Please tally the lines in the material below that contain the word "Agreement", and give the count only.

◆ ◆ ◆

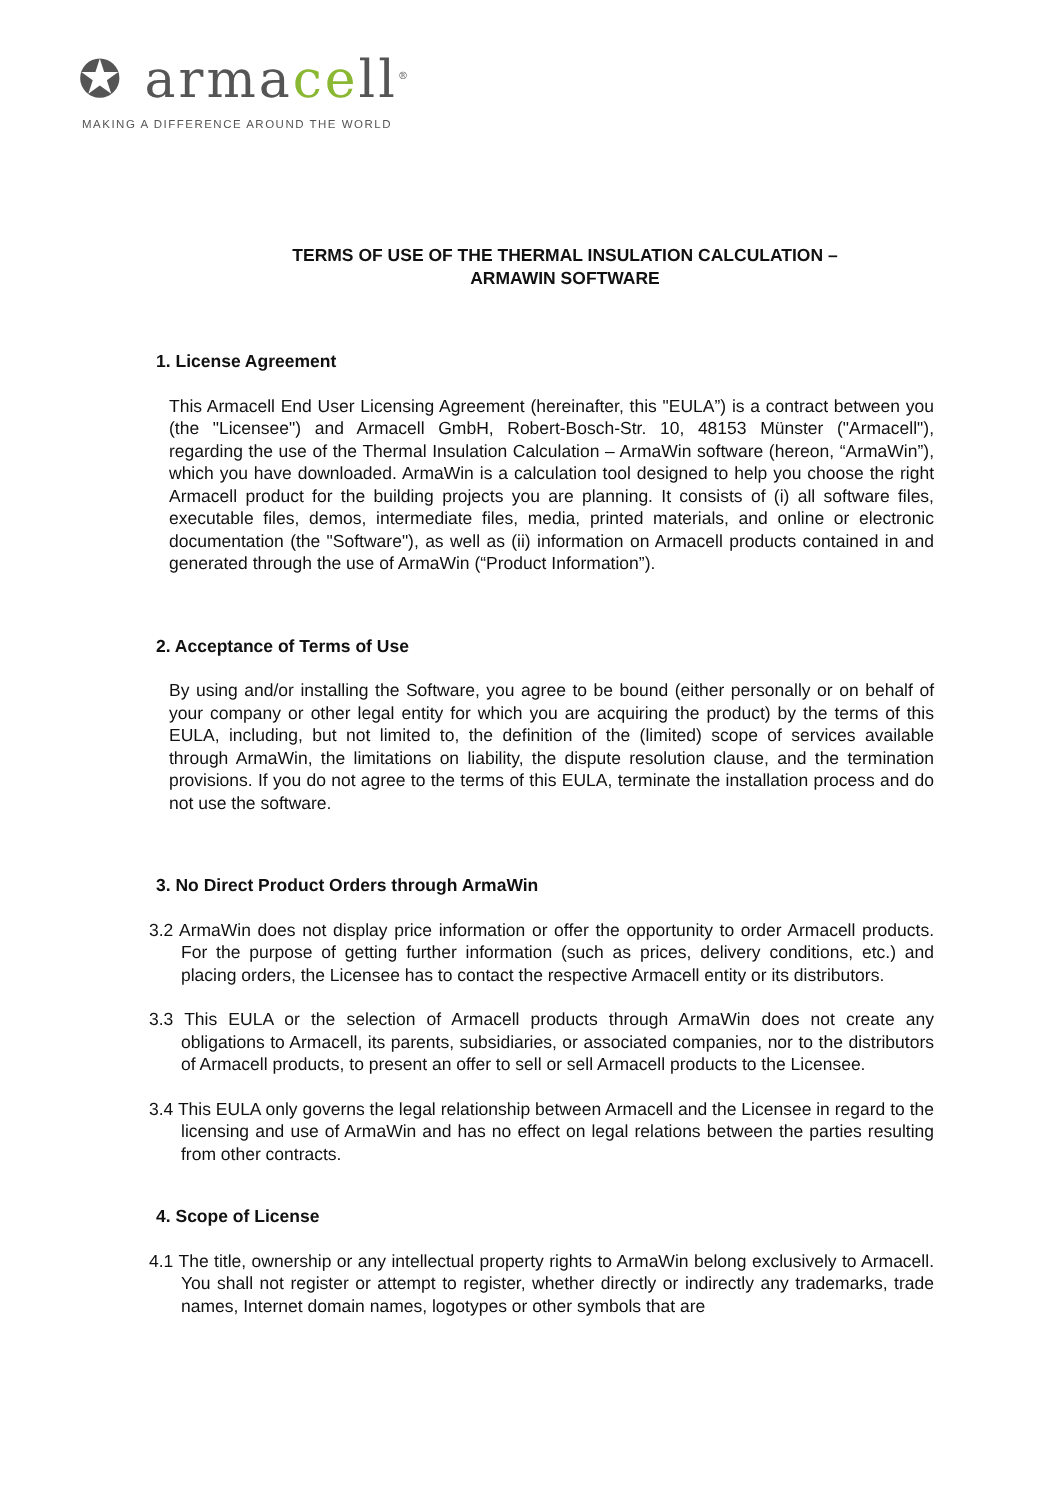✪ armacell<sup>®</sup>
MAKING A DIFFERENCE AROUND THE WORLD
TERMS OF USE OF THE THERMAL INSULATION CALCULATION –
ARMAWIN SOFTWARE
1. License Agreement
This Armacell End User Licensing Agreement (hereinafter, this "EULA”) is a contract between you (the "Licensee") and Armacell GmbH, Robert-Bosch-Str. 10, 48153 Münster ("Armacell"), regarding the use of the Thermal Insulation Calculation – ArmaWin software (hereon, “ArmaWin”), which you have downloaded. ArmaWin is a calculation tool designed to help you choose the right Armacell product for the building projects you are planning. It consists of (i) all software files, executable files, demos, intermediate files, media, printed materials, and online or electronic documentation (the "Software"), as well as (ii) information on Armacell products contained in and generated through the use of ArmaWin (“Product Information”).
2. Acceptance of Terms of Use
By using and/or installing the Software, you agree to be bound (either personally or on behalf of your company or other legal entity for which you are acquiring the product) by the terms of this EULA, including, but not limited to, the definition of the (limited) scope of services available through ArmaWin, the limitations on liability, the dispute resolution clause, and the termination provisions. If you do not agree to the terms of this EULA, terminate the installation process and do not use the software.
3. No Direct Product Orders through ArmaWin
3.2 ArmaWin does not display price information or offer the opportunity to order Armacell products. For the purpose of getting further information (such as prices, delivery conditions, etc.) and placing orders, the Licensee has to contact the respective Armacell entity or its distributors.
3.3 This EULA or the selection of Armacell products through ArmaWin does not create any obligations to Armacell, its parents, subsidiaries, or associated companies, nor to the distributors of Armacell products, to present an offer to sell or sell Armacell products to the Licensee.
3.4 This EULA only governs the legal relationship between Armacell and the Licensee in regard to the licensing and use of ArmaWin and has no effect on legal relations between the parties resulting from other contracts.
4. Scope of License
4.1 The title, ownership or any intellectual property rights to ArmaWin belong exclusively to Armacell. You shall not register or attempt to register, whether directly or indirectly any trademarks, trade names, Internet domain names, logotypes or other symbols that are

◆ ◆ ◆

● **Exercise response**: 2